- EXERCISE BRIEF:
Pull every line from the records that has the word "eiusm" in it.

- PROVIDED DATA:
◆ ◆ ◆ ◆ ◆

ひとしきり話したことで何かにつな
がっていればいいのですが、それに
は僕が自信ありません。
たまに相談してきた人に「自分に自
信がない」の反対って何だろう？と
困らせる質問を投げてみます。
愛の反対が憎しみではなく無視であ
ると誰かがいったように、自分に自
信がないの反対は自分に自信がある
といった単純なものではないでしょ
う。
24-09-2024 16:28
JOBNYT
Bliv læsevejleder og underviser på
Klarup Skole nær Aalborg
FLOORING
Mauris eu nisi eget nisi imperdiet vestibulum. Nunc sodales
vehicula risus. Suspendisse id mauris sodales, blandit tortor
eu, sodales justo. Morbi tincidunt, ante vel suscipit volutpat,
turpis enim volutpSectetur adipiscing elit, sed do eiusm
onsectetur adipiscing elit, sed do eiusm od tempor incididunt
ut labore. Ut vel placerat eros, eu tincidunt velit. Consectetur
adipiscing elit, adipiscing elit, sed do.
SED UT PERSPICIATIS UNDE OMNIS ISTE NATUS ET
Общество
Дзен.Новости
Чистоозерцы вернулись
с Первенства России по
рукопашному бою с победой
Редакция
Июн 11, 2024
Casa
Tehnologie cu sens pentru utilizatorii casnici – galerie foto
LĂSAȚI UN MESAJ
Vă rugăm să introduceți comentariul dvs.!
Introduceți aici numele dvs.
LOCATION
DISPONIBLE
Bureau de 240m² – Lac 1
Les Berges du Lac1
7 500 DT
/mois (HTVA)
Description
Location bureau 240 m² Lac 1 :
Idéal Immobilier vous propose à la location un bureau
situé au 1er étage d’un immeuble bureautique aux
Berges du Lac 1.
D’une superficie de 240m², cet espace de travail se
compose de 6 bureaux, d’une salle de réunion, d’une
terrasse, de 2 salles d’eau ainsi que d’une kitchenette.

◆ ◆ ◆ ◆ ◆

- OUTPUT OF THE TASK:
turpis enim volutpSectetur adipiscing elit, sed do eiusm
onsectetur adipiscing elit, sed do eiusm od tempor incididunt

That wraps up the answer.